First of all, the stationary points of f(x) = 3x⁴ + 4x³ - 12x² are found by using differentiation.
f(x) = 3x⁴ + 4x³ - 12x²
f'(x) = 12x³ + 12x² - 24x = 12x(x + 2)(x - 1)
f"(x) = 36x² + 24x - 24
When x = 0:
f(0) = 3(0)⁴ + 4(0)³ - 12(0)² = 0
f'(0) = 0
f"(0) = 36(0)² + 24(0) - 24 = -24 < 0
Hence, maximum at (0, 0)
When x = -2:
f(-2) = 3(-2)⁴ + 4(-2)³ - 12(-2)² = -32
f'(-2) = 0
f"(-2) = 36(-2)² + 24(-2) - 24 = 72 > 0
Hence, minimum at (-2, -32)
f(1) = 3(1)⁴ + 4(1)³ - 12(1)² = -5
f'(1) = 0
f"(1) = 36(1)² + 24(1) - 24 = 36 > 0
Hence, minimum at (1, -5)
Sketch the graph y = 3x⁴ + 4x³ - 12x² as shown in the figure below.

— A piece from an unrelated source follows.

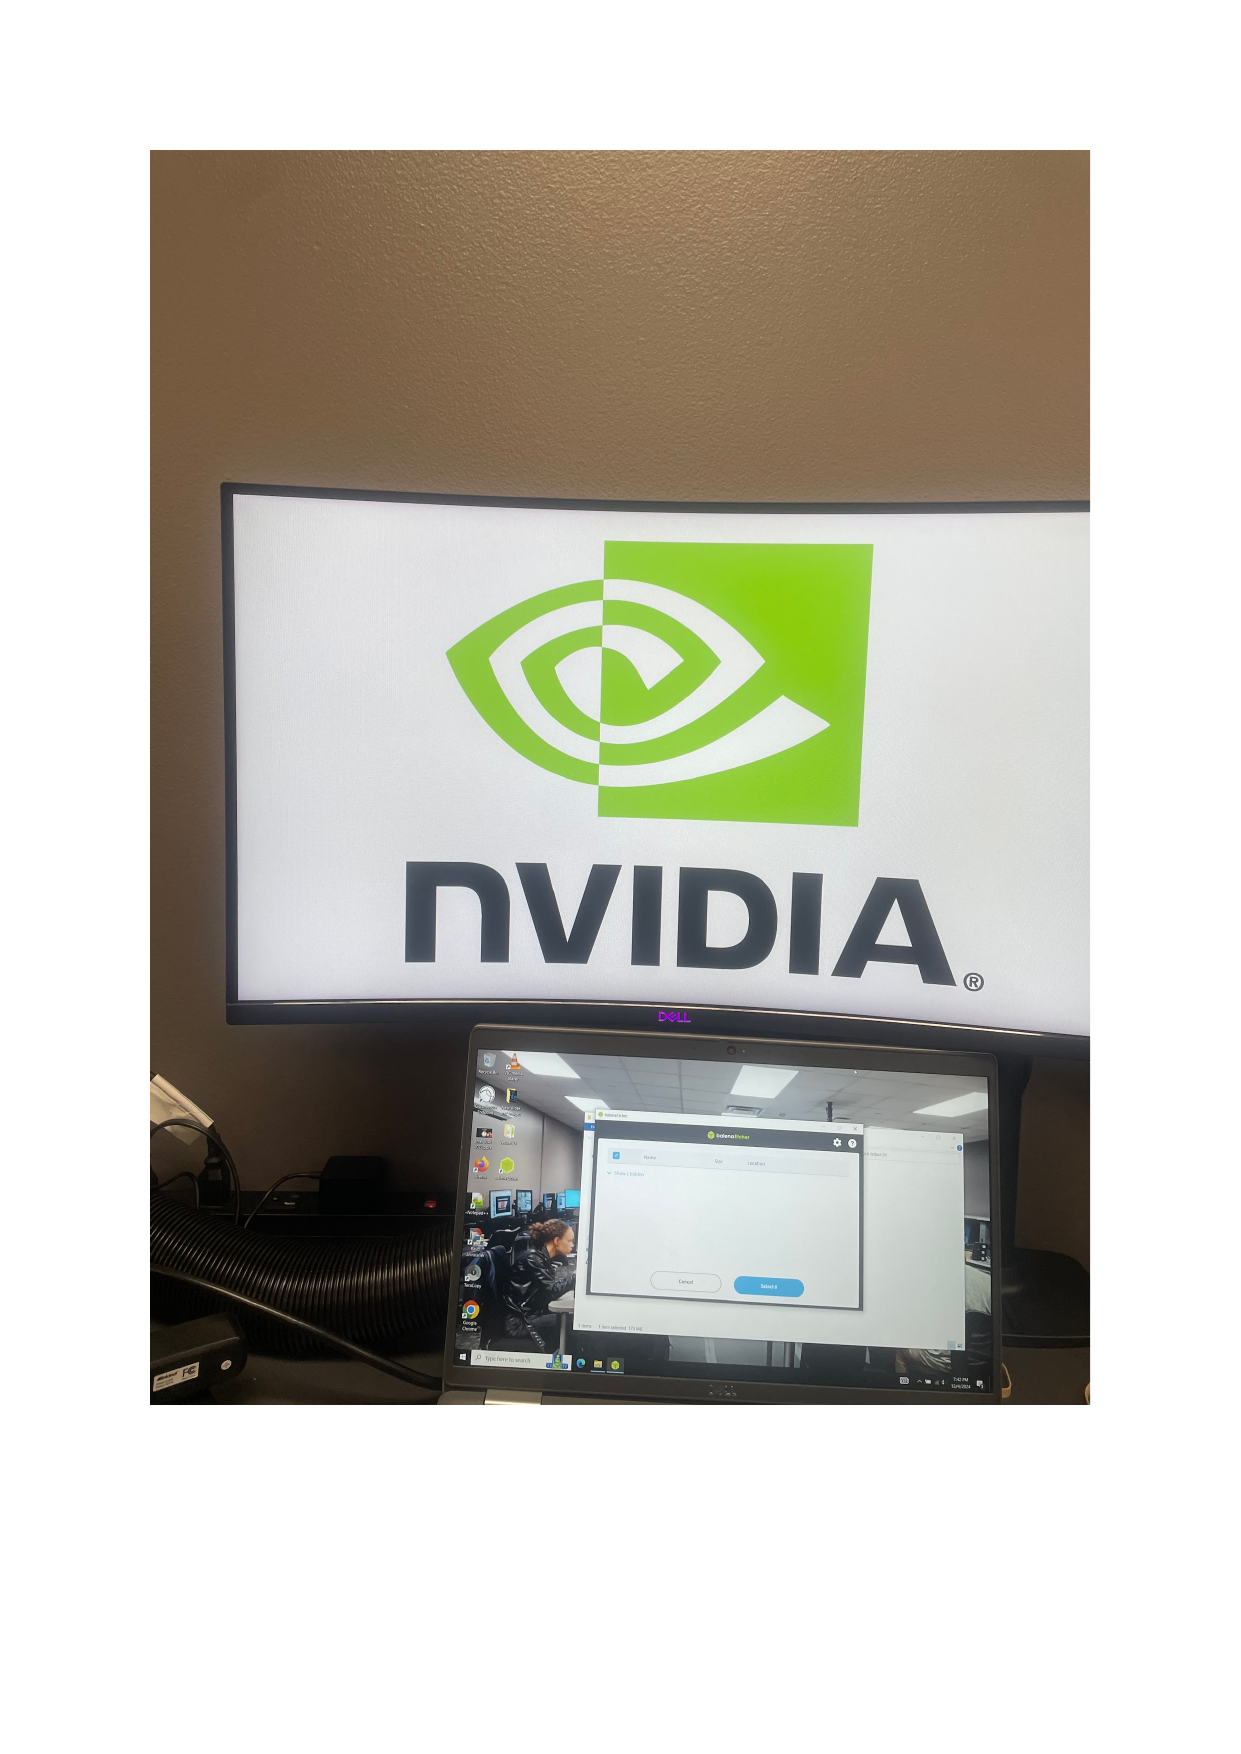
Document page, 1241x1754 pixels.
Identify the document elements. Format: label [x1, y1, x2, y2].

picture [150, 150, 1091, 1405]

Finally, solve the equation 3x⁴ + 4x³ - 12x² + k = 0
Then, 3x⁴ + 4x³ - 12x² = -k
The roots are the points of intersection of y = 3x⁴ + 4x³ - 12x² and y = -k
There are four points of intersection (i.e. four real roots) when -5 < -k < 0
Hence, 0 < k < 5 or k ∊ (0, 5)
(When k = 0 or k = 5, there are only THREE points of intersection, i.e. THREE real roots.)